In doing so, he was not only moving in the direction he would most likely have chosen on his own ( albeit 
later on ), but he was defeating other potential leaders, demagogues like Father Charles Coughlin, perhaps 
the most convincing way of proving himself a superior leader.  The shift earned him a landslide as well.
	The second point is that Roosevelt's success in Congress and his fleeting moment of dictatorship 
over the banks were not unique to Roosevelt, but were in fact options that even the most uncharismatic 
president would have had open to him with the nation in the state it was.  True, the nation was ready to try 
some new things, but these were very new things, and Roosevelt actually went ahead and did them, 
confident that he could actually go through with it.  Can we claim that another president would have even 
tried what Roosevelt actually accomplished?  Not without some difficulty.  Yet even if FDR was only 
working miracles on a public ready to believe in him, in looking at Roosevelt's action in approaching World 
War II we see him oppose and in some cases overmaster public opinion.
	First of all, even as a 'great' leader, Roosevelt couldn't have been expected to stop the first political 
manifestations of a pacifism trend that had started before he ever made office; the Neutrality Acts were 
going to pass.  Roosevelt could only express reservations.  
	FDR's first major political action against the pacifist movement may seem minor but could have had 
some far reaching implications.  In blocking Republican Senator Ludlow's proposal for a nationwide popular 
vote of war that Congress could only second, FDR stopped a dangerous trend which could conceivably have 
culminated in American inaction throughout a German victory in W.W.II; Congress would have been 
helpless.  The popularity had been behind Ludlow, but FDR changed the course of events by sheer clout: 
leadership ability.
	Slowing the trend was obviously not all FDR intended to do however, and so he began to repeal 
the Neutrality Acts.  Roosevelt was so bold as to call a special session of Congress specifically to give the 
cash and carry arms policy back to the allies.  Congress passing this bill was the beginning of the turnaround 
initiated chiefly by FDR.
	Still the pace was not where Roosevelt wanted it, and as Congress began allocating more of the 
budget to defense, FDR stepped up the war preparation by asking for a peacetime draft.  Congress 
consented.  Any of these many pushes toward war readiness by Roosevelt might have made the difference in 
the war, all of them together probably did make the difference, and all of them are examples of FDR moving 
America toward the war readiness he wanted.

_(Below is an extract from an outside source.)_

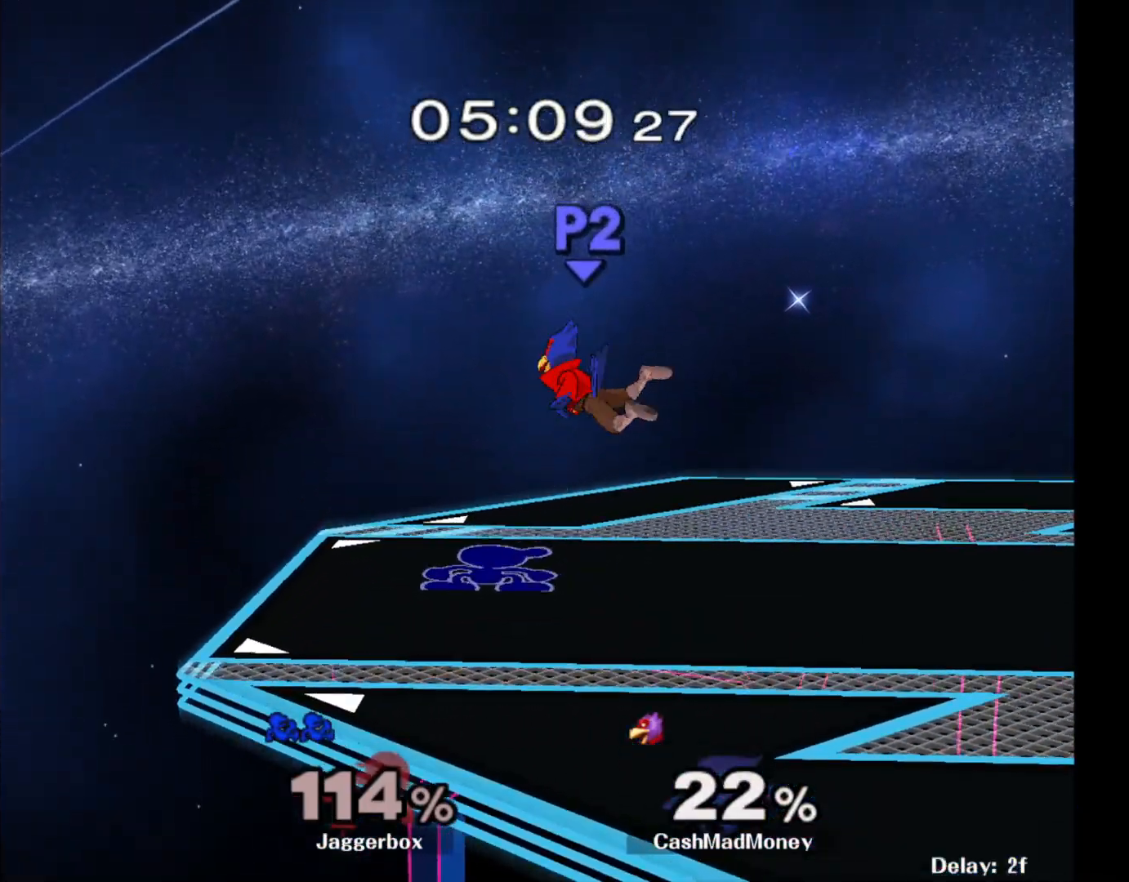
{"buttons": ["Z"], "left_stick": "center", "right_stick": "center", "events": [[133, "A", "down"], [267, "A", "up"], [483, "Z", "down"]]}
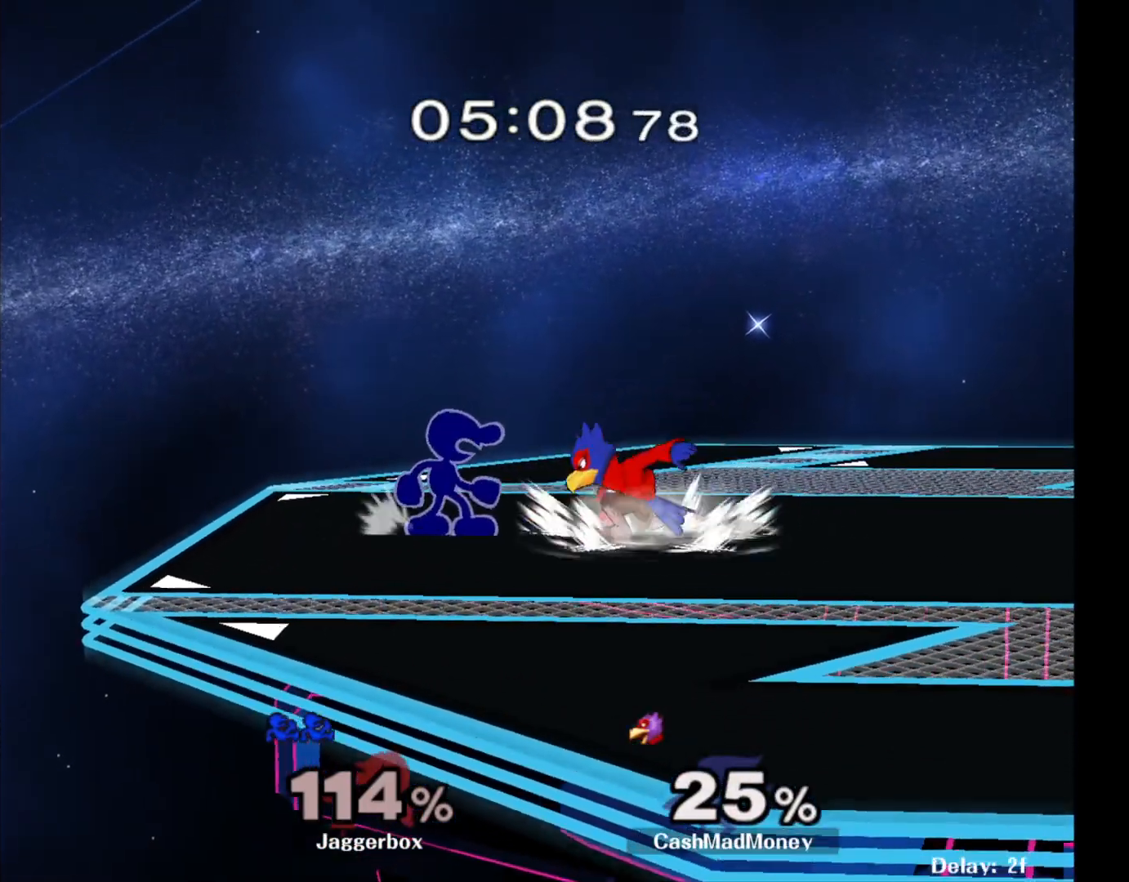
{"buttons": ["X"], "left_stick": "right", "right_stick": "center", "events": [[50, "Z", "up"], [500, "X", "down"], [500, "left_stick", "right"]]}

	Finally FDR dragged public opinion in his wake once again, calling for America to become 'the 
great arsenal of democracy' for the Allied powers, a policy now blatantly against the Axis powers.  
Somehow, Roosevelt got Congress to make him, personally, the 'great arsenal of democracy', getting himself 
full power over the nation's arms.  This is the most compelling evidence for FDR's greatness as a leader; he 
actually got himself the power to give away U.S. armament completely legally, a feat comparable to Hitler's 
being granted 4 years of dictatorial power, given the difference in the governments of the U.S. and Germany.
	We see that, in attempting to clear up the wreckage of the depression and in preparing the nation 
for World War II, FDR proved himself a great leader, bending other's thinking to his own, and putting some 
amazing bills through Congress.  In addition to FDR's 'greatness' in getting his own views expressed, we see 
a greatness in Roosevelt's effect on the course of events.  There were several paths that could have taken 
place: America might have fallen on it's face completely after the depression, or the Allies, without U.S. 
help, fallen to Hitler.  FDR truly shaped history.